TASK PROMPT | From the data below, retype exactly the lines starting with the one that contains "ring mcp: (447, 553)" and ending with the one that contains "middle mcp: (100, 92)", both included.

EXTRACTED RECORDS |
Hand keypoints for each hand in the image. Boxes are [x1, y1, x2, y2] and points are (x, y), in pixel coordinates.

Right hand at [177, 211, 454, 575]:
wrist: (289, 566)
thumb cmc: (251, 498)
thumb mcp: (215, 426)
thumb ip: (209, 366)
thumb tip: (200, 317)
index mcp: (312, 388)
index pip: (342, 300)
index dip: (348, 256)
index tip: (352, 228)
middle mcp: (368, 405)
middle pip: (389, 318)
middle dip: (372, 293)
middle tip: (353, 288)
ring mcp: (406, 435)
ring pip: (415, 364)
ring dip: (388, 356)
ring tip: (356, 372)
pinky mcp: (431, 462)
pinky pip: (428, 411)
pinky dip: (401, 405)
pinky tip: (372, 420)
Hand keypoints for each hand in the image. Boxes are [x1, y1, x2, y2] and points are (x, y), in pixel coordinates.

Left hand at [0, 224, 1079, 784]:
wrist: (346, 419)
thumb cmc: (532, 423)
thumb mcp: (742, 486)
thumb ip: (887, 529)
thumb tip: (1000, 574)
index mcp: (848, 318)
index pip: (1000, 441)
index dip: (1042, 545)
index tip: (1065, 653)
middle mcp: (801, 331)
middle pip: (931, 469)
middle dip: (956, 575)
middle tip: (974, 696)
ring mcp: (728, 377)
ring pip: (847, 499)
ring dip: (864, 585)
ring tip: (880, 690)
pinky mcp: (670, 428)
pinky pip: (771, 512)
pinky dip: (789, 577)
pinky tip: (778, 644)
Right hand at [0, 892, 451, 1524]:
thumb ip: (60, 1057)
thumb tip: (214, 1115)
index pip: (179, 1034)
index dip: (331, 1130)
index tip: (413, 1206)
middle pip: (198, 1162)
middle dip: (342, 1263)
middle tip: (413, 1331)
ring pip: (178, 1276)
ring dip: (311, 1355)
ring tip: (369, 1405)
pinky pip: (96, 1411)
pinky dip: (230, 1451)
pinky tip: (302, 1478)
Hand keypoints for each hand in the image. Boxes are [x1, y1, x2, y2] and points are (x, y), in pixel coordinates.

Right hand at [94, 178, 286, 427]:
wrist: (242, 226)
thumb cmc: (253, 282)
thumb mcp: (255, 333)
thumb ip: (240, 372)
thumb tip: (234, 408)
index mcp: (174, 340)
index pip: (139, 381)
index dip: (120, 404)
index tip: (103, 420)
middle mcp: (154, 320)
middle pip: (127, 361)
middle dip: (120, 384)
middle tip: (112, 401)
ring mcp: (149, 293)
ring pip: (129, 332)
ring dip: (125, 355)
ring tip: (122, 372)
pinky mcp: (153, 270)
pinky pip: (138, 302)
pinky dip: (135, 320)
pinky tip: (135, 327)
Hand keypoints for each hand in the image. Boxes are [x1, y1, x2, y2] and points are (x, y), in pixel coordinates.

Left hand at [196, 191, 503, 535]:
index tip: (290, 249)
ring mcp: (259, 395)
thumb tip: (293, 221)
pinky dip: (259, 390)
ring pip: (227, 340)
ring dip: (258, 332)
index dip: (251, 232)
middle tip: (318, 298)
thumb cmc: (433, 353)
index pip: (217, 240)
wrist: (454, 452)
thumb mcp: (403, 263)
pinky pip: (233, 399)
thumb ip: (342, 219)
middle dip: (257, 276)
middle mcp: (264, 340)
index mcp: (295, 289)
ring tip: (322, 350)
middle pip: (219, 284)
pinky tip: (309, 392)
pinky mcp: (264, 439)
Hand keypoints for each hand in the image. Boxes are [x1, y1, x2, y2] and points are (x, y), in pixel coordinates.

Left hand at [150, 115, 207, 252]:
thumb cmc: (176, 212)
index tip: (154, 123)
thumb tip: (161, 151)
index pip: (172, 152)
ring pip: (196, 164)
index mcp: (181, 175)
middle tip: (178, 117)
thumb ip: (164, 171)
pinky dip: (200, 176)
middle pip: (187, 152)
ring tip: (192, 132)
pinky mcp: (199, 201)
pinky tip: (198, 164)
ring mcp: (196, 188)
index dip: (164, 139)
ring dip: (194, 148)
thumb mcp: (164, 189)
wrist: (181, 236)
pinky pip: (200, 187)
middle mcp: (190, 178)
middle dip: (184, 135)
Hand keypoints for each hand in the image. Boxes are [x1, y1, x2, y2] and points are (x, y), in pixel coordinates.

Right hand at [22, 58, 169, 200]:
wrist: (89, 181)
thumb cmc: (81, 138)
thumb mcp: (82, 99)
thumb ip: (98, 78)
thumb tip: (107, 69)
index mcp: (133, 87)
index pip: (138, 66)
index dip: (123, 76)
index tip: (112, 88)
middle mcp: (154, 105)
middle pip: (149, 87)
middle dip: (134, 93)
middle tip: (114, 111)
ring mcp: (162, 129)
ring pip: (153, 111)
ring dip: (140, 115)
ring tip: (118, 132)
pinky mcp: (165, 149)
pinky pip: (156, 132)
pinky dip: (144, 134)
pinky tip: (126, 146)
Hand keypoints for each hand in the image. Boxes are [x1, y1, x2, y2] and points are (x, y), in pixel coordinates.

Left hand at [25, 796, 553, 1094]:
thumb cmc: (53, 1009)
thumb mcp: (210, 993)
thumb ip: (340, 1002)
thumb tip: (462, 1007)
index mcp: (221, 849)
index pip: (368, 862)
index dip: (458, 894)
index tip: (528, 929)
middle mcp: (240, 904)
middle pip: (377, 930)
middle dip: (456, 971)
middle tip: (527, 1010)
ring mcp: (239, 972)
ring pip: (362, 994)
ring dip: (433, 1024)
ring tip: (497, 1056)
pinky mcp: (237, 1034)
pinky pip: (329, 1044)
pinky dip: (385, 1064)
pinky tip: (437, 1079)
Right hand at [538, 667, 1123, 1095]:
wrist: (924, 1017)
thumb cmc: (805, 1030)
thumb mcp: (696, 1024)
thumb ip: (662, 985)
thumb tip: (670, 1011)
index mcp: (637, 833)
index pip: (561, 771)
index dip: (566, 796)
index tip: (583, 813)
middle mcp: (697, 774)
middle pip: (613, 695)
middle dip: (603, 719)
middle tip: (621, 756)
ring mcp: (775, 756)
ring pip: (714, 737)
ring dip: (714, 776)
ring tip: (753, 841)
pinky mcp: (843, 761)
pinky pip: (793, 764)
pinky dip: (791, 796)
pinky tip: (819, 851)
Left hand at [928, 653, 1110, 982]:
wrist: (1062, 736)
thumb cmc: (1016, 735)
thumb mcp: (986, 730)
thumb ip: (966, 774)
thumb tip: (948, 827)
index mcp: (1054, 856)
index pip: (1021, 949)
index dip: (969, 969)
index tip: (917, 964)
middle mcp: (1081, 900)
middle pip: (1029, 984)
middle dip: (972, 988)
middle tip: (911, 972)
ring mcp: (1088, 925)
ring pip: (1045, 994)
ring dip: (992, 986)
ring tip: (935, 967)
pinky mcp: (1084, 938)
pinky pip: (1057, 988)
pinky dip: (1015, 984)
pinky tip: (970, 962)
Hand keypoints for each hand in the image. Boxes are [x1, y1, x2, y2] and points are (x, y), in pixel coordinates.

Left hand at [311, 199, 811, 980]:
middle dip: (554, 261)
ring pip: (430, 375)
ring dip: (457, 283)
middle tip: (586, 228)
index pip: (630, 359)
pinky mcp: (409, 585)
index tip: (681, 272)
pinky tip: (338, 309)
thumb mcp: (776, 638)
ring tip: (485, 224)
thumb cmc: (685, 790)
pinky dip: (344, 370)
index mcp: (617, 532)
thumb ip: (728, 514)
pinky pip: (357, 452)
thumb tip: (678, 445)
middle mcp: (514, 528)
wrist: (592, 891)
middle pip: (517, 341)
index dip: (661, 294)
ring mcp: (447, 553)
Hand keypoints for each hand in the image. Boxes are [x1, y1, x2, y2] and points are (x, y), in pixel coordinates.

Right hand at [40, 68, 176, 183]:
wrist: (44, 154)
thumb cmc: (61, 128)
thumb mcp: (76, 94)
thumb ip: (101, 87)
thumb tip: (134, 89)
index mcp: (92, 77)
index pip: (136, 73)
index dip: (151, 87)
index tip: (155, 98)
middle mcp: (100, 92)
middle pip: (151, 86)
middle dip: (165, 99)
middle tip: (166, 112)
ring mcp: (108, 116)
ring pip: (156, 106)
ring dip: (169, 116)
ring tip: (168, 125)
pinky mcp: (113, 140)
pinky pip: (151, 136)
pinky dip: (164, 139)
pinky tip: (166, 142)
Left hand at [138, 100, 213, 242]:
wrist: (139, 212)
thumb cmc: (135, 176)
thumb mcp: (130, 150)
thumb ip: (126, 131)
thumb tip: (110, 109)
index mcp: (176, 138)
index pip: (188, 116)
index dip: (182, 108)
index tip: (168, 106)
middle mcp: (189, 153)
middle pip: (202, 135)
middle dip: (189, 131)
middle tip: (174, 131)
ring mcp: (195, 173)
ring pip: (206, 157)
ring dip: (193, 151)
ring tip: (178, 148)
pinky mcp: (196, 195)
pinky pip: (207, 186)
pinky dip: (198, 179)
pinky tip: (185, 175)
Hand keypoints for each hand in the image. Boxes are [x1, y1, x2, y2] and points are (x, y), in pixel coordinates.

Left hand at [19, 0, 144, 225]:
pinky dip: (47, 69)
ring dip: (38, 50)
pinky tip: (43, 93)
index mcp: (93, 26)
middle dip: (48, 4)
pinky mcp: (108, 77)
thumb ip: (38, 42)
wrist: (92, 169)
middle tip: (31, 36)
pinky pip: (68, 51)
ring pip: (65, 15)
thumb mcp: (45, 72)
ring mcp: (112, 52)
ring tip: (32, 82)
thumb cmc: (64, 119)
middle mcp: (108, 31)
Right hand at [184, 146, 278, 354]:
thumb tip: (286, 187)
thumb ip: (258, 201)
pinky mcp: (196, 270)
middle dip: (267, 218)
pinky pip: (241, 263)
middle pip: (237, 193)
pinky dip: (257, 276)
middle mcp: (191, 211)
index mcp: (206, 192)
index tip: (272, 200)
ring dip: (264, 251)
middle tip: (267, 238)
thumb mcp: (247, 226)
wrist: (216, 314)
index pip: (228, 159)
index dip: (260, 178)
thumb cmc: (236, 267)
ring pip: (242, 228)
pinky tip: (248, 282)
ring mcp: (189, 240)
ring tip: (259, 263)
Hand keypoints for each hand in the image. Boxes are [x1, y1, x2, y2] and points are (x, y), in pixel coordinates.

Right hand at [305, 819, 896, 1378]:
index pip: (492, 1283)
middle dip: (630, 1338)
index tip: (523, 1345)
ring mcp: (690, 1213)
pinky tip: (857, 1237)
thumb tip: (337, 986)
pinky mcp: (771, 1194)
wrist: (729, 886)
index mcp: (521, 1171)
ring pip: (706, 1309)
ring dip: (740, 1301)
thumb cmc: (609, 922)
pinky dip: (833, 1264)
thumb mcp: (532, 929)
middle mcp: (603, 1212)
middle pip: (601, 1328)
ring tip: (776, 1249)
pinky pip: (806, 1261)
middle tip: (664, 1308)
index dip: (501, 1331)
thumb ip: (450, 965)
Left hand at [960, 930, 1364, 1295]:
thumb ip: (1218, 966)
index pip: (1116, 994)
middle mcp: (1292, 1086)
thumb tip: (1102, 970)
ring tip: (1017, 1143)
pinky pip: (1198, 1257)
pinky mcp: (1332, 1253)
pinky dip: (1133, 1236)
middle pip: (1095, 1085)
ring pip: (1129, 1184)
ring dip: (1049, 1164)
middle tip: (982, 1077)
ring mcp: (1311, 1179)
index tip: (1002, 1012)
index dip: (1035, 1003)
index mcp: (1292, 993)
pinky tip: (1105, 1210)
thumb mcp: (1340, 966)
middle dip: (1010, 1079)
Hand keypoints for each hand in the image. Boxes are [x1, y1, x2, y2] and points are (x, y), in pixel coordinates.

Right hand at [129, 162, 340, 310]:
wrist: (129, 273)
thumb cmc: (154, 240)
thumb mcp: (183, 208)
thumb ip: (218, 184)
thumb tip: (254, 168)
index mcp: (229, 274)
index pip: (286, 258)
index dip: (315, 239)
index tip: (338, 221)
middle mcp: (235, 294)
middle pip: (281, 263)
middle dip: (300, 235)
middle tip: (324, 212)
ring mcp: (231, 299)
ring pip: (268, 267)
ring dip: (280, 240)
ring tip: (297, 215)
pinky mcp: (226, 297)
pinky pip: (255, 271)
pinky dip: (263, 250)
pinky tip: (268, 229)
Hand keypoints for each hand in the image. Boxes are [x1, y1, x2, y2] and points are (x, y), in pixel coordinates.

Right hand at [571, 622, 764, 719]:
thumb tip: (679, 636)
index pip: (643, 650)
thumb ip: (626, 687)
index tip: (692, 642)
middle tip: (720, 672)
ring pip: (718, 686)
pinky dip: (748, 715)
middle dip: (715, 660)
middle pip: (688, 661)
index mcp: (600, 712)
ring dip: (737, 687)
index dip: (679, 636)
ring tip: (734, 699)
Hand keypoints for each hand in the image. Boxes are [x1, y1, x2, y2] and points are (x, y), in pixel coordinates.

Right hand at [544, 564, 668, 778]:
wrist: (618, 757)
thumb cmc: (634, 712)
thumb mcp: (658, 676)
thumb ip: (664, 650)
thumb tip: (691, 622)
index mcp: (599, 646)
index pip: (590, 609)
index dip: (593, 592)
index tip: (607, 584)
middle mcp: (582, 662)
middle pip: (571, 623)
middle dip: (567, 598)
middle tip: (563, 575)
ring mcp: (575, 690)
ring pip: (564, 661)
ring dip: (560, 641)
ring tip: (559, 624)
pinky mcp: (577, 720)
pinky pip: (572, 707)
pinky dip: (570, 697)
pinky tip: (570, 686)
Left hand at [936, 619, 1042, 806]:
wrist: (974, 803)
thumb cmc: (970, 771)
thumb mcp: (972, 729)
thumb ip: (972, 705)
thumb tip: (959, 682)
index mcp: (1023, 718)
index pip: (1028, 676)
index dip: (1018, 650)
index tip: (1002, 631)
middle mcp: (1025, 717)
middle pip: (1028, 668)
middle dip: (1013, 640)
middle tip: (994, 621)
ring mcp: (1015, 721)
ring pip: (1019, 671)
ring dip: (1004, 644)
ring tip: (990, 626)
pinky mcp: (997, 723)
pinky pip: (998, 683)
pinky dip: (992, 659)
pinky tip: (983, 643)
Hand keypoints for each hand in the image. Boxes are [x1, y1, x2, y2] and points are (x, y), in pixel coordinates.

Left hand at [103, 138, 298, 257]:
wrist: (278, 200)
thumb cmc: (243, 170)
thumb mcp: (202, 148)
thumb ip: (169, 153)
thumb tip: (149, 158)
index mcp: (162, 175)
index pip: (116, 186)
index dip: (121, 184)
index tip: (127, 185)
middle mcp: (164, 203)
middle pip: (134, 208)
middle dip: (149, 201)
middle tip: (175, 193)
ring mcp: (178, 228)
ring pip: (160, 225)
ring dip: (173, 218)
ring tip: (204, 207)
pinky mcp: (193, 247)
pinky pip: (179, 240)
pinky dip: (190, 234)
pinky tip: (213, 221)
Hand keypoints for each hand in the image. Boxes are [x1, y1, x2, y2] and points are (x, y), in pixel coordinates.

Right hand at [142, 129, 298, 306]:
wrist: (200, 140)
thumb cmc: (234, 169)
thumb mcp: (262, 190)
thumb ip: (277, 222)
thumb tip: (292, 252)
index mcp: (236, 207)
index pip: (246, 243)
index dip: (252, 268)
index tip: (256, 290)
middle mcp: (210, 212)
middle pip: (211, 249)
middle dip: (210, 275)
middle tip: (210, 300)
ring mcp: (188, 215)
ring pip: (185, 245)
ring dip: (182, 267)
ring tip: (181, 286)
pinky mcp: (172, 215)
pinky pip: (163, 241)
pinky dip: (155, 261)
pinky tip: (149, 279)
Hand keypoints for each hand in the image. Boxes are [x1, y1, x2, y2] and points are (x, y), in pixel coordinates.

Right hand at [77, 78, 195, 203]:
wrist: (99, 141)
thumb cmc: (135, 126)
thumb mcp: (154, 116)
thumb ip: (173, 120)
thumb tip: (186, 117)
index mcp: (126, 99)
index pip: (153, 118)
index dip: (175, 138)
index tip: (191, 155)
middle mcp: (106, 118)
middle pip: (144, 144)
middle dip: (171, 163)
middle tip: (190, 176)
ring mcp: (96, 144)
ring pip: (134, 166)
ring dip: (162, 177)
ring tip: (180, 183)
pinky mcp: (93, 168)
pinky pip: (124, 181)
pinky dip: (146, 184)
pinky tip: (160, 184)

EXERCISE RESULT |
ring mcp: (447, 553)
Hand keypoints for each hand in the image. Boxes are [x1, y1, x2, y2] and points are (x, y), in pixel coordinates.

Right hand at [40, 68, 176, 183]:
wrist: (44, 154)
thumb cmc: (61, 128)
thumb mcp: (76, 94)
thumb ip: (101, 87)
thumb tip: (134, 89)
index mcp: (92, 77)
index pip: (136, 73)
index dip: (151, 87)
index tip: (155, 98)
middle mcp: (100, 92)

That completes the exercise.